FRANÇOIS ROUAN, D’UN CHÂTEAU À L’AUTRE

ART ET ARCHITECTURE

REGARD TRANSVERSAL ENTRE ART ET ARCHITECTURE

 

 

Il est des moments où certaines périodes de l’histoire de l’art se trouvent revisitées. Après la récente exposition de Daniel Dezeuze au musée de Grenoble, un autre des artistes, proche du mouvement Supports-Surfaces, François Rouan (né en 1943), est mis à l’honneur au Palais de Compiègne jusqu’au 10 »septembre 2018. En accueillant en ses murs un artiste vivant, installé dans l’Oise depuis plusieurs années, le palais offre à ses visiteurs un regard inédit sur l’architecture, le décor et l’histoire des lieux.

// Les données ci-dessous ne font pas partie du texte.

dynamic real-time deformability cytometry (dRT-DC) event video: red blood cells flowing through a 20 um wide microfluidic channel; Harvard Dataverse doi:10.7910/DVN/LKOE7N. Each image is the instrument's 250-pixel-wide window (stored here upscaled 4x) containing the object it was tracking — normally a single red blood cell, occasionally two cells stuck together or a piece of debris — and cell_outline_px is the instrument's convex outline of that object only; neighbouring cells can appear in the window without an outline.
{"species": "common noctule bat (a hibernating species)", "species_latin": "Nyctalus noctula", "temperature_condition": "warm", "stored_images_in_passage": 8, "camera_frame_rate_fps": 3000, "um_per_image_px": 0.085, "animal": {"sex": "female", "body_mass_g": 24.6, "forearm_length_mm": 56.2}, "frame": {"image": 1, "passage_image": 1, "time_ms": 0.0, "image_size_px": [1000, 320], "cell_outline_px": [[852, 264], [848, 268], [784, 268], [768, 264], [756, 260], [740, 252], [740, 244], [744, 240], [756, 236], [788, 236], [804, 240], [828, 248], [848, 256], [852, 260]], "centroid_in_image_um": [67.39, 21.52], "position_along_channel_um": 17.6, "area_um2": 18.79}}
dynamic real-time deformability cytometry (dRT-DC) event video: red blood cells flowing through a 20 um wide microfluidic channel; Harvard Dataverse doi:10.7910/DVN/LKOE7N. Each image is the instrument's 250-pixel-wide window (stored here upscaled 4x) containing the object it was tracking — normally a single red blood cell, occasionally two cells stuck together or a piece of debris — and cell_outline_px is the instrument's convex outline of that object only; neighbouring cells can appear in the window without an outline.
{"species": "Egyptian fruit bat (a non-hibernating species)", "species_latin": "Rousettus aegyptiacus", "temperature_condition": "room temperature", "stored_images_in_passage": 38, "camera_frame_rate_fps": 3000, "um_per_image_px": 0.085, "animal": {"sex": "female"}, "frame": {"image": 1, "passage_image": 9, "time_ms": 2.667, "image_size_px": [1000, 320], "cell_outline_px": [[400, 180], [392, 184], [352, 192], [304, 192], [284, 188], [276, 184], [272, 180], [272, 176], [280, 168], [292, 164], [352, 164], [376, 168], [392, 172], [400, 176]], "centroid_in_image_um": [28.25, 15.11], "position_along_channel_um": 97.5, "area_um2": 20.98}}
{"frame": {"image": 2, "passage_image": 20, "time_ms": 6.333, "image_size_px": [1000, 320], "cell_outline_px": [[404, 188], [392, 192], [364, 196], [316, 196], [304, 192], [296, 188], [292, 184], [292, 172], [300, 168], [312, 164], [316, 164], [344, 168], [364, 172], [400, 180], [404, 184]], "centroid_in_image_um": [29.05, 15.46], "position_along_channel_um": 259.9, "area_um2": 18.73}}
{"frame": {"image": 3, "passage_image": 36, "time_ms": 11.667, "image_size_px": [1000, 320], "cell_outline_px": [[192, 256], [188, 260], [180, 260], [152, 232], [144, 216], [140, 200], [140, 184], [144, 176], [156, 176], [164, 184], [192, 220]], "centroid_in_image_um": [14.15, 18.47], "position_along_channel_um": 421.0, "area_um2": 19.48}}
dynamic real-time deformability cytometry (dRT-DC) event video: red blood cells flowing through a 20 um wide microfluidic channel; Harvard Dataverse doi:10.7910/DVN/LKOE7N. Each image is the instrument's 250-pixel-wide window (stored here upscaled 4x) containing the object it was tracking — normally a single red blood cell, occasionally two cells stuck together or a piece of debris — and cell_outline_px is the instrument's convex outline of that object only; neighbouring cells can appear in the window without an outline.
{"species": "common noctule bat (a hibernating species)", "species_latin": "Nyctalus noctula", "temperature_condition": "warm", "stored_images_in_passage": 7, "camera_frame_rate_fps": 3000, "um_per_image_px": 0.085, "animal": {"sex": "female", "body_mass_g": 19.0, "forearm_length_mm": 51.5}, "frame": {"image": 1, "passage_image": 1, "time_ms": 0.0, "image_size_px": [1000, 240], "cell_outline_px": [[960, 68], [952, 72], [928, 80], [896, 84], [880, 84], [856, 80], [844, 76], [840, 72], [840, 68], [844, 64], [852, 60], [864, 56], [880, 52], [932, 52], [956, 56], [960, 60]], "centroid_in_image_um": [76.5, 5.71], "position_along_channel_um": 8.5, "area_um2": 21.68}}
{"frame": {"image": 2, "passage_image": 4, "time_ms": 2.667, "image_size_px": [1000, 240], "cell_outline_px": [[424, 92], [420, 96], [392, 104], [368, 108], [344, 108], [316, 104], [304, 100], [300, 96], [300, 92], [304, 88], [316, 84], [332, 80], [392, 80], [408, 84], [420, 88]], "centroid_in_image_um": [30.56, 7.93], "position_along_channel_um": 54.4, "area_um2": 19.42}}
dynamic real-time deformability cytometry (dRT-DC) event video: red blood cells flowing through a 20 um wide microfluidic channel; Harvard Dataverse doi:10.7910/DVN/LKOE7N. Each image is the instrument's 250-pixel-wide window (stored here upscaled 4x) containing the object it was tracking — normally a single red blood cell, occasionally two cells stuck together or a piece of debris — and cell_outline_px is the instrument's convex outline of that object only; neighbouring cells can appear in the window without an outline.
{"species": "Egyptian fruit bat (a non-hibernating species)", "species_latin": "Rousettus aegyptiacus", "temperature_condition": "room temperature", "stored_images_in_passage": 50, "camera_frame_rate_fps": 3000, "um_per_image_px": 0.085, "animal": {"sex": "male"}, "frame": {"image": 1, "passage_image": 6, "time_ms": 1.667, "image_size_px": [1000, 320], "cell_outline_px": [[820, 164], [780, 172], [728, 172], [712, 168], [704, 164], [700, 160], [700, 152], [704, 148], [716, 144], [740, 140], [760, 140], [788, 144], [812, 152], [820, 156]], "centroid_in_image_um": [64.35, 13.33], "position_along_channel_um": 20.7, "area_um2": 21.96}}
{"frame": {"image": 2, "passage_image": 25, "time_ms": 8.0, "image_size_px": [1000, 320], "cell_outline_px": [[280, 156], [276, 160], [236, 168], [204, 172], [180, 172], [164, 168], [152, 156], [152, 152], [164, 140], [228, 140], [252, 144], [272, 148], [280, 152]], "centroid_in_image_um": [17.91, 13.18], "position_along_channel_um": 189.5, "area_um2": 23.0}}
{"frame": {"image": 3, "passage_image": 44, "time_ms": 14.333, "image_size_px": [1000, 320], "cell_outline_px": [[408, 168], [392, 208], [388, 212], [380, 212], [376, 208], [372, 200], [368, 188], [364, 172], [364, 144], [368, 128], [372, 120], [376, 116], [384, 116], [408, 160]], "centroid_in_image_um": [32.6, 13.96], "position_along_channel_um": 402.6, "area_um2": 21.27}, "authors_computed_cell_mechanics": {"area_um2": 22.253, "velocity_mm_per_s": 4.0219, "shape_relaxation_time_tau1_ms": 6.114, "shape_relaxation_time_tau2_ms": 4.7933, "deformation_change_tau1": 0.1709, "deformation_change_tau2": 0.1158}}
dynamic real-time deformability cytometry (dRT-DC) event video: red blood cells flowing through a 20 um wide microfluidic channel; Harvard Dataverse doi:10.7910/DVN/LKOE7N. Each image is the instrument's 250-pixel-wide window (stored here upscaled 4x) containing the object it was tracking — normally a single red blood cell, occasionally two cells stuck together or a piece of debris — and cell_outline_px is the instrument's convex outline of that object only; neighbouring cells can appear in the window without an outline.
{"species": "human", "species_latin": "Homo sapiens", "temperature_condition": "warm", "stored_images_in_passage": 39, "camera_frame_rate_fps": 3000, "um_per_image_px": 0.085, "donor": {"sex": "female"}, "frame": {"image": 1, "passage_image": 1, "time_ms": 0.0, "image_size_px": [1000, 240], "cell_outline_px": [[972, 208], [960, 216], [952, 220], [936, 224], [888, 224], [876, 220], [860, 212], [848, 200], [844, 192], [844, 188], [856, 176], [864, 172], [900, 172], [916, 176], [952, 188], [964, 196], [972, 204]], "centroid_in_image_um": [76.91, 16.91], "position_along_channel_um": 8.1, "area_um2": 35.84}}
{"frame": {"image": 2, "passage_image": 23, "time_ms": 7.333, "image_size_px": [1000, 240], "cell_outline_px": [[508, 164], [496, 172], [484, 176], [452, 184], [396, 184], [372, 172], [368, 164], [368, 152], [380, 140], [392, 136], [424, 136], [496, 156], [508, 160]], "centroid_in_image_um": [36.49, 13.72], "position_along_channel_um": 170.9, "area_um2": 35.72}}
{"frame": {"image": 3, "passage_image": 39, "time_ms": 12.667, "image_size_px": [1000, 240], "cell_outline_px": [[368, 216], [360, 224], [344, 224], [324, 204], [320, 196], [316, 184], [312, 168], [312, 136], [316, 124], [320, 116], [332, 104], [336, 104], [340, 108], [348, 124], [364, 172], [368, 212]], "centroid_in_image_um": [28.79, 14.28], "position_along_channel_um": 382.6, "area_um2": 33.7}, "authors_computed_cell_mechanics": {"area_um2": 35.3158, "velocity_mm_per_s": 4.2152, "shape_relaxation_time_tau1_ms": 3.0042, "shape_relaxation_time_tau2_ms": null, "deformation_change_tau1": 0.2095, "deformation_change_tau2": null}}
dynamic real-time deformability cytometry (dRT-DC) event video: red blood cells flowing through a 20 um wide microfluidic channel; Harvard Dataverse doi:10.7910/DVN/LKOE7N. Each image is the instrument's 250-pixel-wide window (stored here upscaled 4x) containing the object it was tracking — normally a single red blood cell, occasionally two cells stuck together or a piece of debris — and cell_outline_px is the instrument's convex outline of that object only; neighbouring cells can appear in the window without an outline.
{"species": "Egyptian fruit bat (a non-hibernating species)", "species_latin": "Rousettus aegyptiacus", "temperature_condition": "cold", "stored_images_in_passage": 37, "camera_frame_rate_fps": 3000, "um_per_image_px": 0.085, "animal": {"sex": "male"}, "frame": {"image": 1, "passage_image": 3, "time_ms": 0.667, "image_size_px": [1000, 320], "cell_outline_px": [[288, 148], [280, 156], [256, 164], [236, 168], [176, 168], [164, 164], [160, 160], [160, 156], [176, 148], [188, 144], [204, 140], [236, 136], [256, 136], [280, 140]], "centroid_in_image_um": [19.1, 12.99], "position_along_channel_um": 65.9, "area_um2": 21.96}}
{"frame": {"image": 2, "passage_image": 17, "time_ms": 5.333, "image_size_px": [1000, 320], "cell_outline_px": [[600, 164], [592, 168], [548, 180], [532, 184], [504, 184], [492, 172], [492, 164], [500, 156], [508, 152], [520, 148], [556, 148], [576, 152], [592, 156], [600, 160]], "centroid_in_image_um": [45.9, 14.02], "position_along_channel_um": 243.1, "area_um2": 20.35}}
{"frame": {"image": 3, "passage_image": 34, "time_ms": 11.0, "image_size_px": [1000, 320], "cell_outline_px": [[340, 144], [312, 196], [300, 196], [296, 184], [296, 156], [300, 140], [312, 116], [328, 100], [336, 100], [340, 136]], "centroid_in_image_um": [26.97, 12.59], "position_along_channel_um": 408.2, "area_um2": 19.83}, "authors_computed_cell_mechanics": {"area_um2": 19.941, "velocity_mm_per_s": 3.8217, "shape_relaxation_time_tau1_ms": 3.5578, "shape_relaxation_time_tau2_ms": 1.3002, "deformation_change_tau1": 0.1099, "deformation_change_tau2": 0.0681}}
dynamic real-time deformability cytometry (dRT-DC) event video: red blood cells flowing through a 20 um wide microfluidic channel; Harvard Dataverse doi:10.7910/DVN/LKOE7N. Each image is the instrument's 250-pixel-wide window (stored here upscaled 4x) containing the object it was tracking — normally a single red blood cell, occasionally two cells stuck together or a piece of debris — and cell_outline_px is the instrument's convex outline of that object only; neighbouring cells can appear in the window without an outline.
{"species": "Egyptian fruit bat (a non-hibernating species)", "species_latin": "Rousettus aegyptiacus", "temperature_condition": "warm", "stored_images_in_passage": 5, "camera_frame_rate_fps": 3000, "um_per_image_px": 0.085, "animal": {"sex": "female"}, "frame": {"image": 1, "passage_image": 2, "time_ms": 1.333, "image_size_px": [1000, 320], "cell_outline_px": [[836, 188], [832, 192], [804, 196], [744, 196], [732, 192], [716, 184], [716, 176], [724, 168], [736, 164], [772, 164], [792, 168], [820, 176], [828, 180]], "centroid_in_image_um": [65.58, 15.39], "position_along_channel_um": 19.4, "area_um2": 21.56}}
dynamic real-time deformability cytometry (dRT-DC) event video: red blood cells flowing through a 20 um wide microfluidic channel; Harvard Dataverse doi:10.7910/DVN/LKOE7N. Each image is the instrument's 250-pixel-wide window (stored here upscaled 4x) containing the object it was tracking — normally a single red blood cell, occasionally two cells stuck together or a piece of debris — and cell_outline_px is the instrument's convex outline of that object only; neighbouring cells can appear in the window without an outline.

Avec l’humilité qui sied aux protagonistes de Supports-Surfaces (1969-1972), François Rouan présente dans les salles du Palais de Compiègne ses œuvres les plus récentes. L’artiste bien connu pour ses tressages de toiles amorcés dans les années 60 définit comme ses acolytes une nouvelle façon de penser l’œuvre en réinterprétant ses composants : ses format, couleur, support, espace et (re)présentations. Le mouvement insiste sur la prééminence de l’objet-tableau sur le motif. Pour François Rouan : « la peinture véritable se révèle là où l’objet opère une résistance à livrer entièrement son image ». De fait les compositions de l’artiste se complexifient au fur et à mesure du processus créatif. Pour se réapproprier le tableau, il le « dissèque », découpe la toile originale en lamelles à recomposer (Pavane, 2018). Les titres des œuvres de Rouan désignent littéralement le processus : il s’agit d’entrecroiser, à plat, des lanières provenant de toiles peintes ou teintes, puis déchirées. Son procédé dénote l’influence marquante des papiers découpés de Matisse au service d’une théorisation de la peinture et de sa survivance.

Son œuvre à la complexité (Sardane, 2013/2016) des superpositions et l’intrication de toiles résonne particulièrement avec l’histoire de Compiègne, où les familles royales successives – de Clovis à Napoléon III – sont venues séjourner. Du temps de Napoléon III et des « Séries de Compiègne », les invités y savourent les plaisirs de la chasse et d’une existence « d’une noble simplicité » loin des contraintes de l’étiquette.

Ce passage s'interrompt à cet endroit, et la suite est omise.